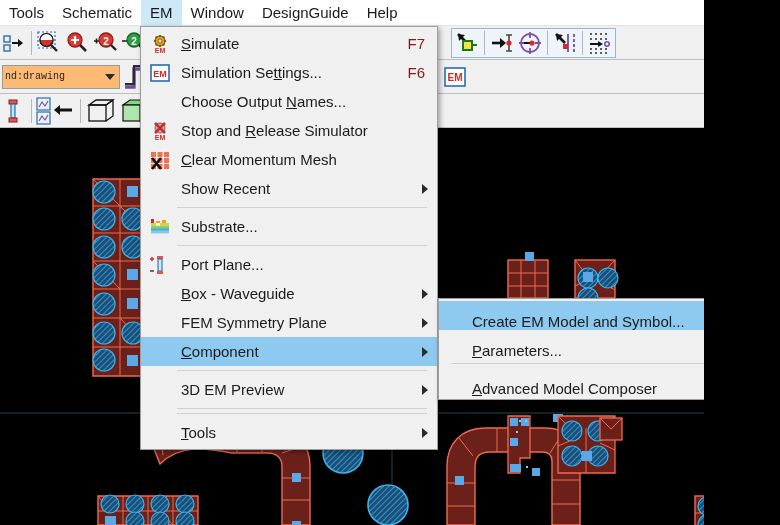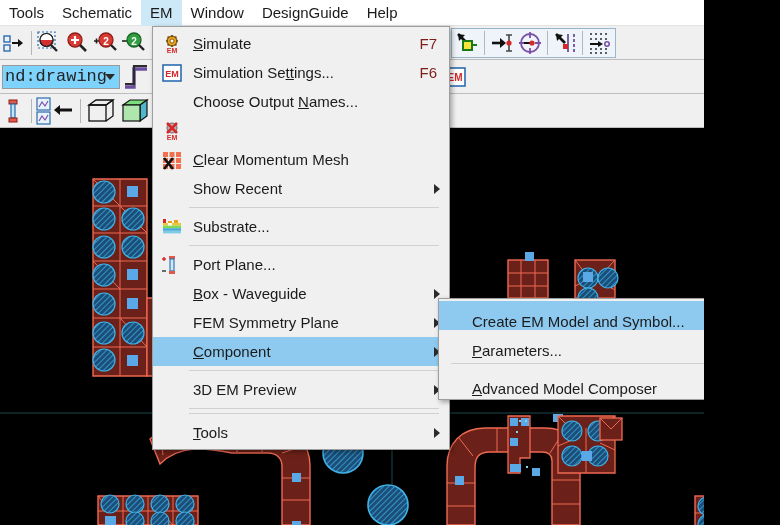"Simulate" #em-menu { left: 152px -> 140px }
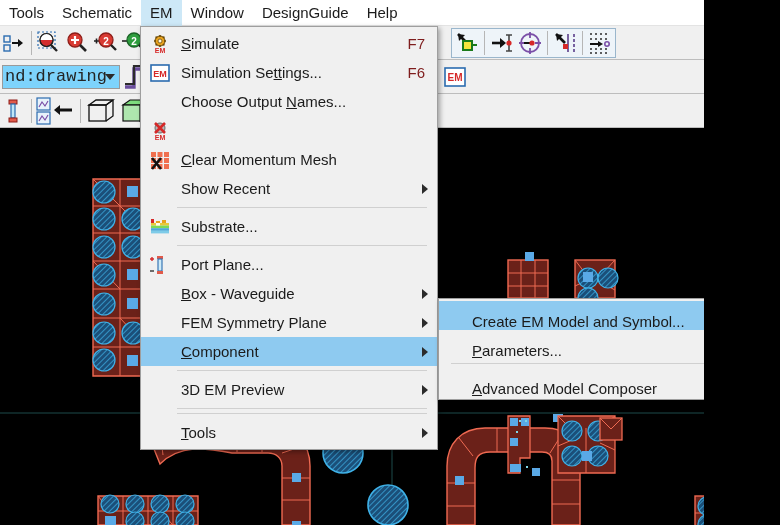"nd:drawing" .combo { background: #7dd3fc -> #fdba74; font-size: 17px -> 10px }
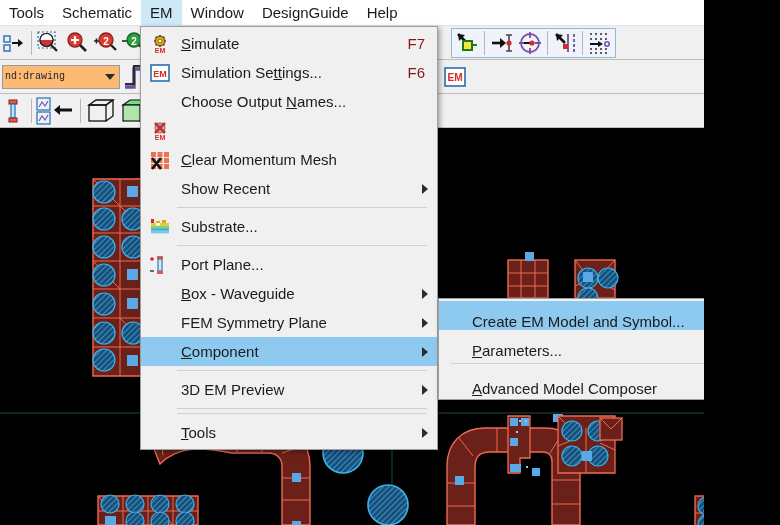"Stop and Release Simulator" span.mlabel { html: none -> <span>Stop and <u>R</u>elease Simulator</span> }
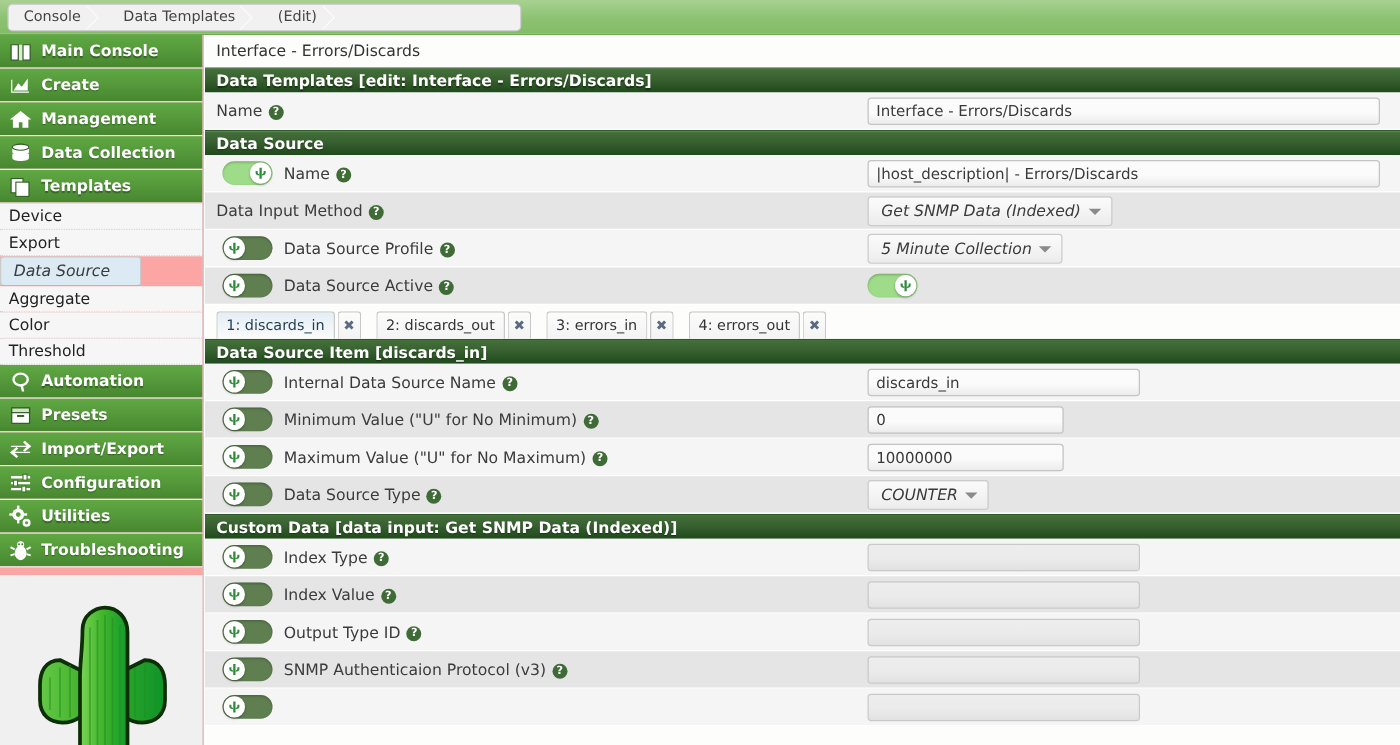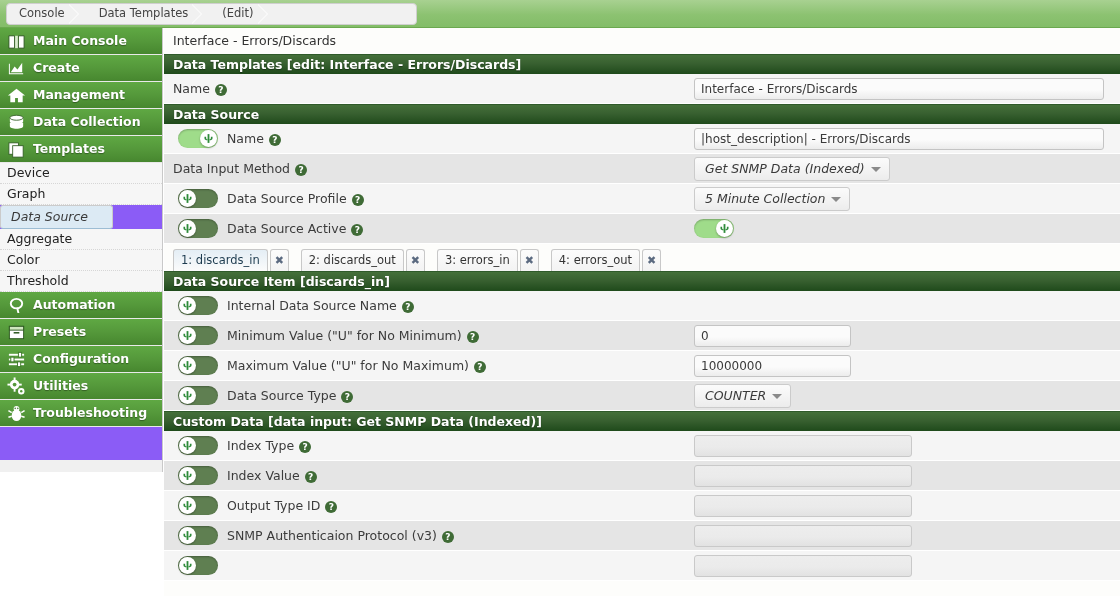"Main Console" #sidebar { background: #8b5cf6 -> #fca5a5; height: 444px -> 568px }
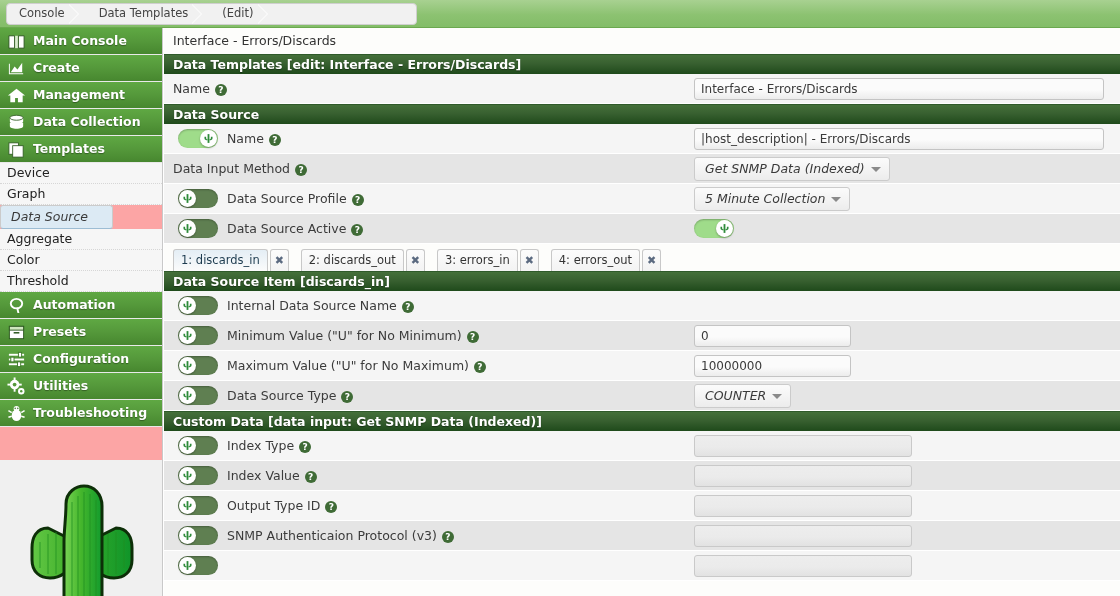"Graph" div.nav-sub { text: Graph -> Export }
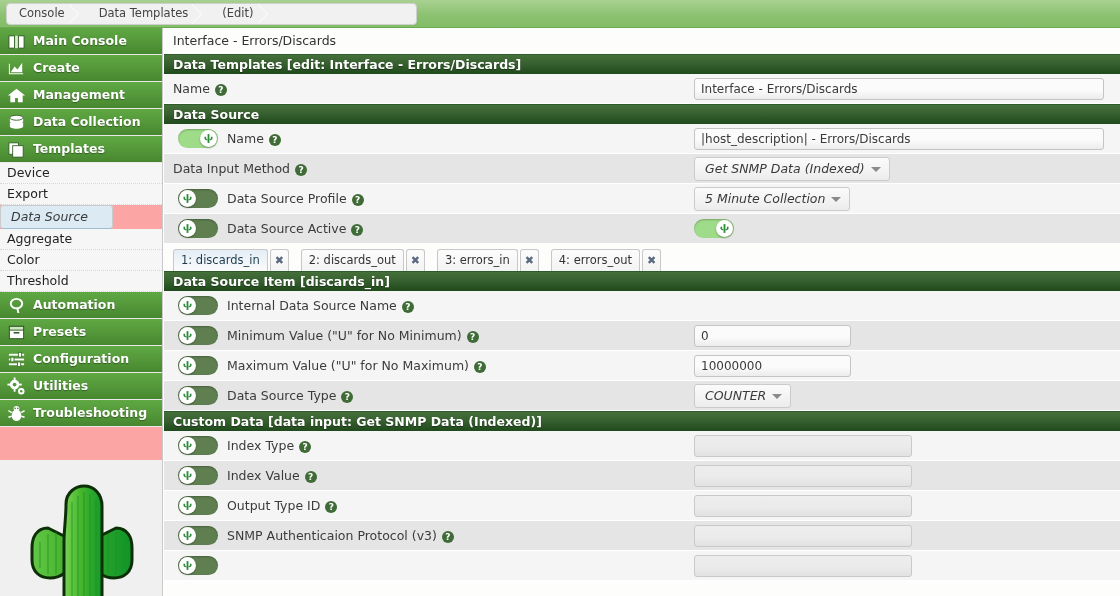"discards_in" div.ctl-cell { html: none -> <div> <div>discards_in</div> </div> }
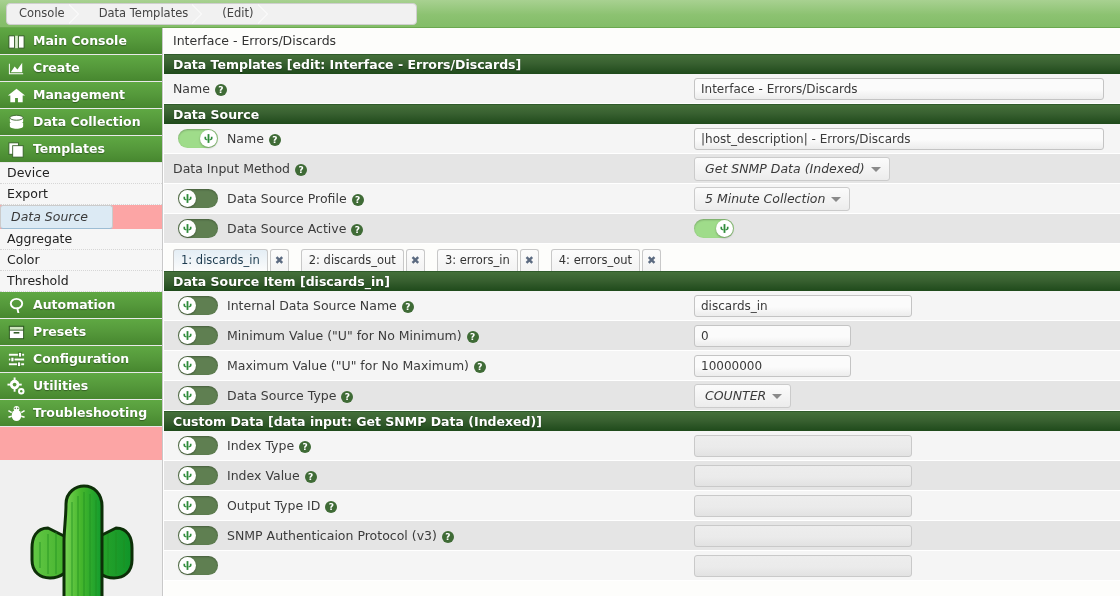"Import/Export" div.nav-head { html: none -> <div><span><svg> <path></path> <path></path> </svg></span><span>Import/Export</span></div> }
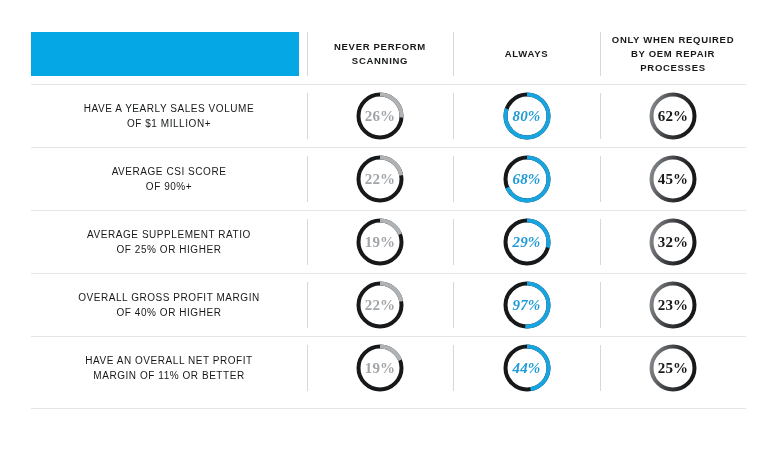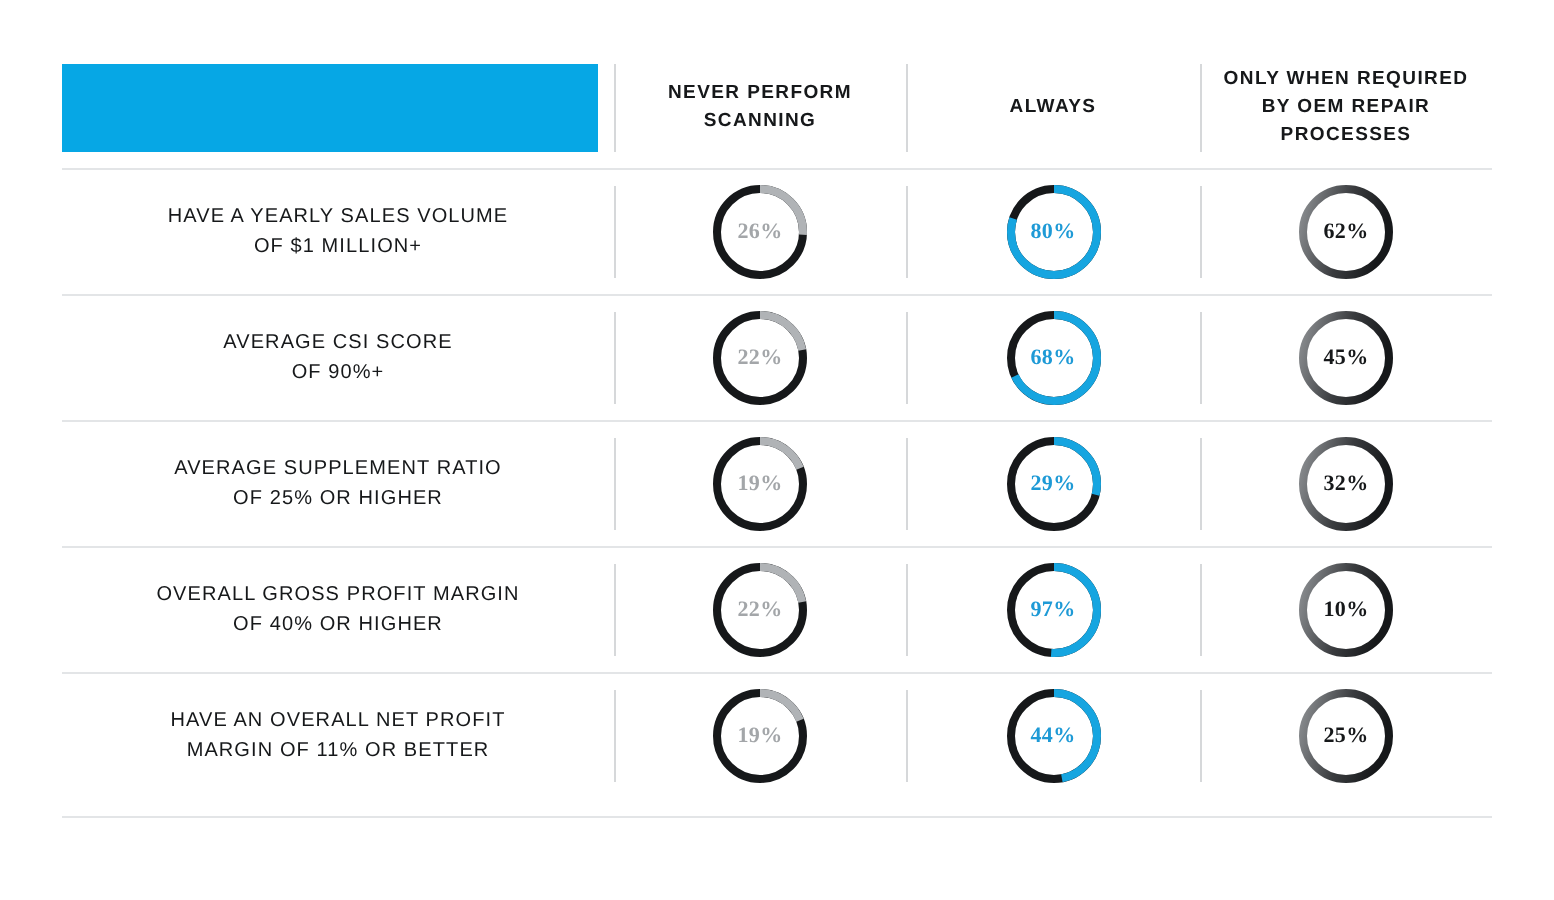"26%" .donut .val { font-size: 11px -> 15px }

#### [Brief]
With the pictures left out, give again exactly the lines from the one with "text: Graph ->" through the end of the data, both included.

#### [Answer space]
"Graph" div.nav-sub { text: Graph -> Export }
"discards_in" div.ctl-cell { html: none -> <div> <div>discards_in</div> </div> }
"Import/Export" div.nav-head { html: none -> <div><span><svg> <path></path> <path></path> </svg></span><span>Import/Export</span></div> }
"26%" .donut .val { font-size: 11px -> 15px }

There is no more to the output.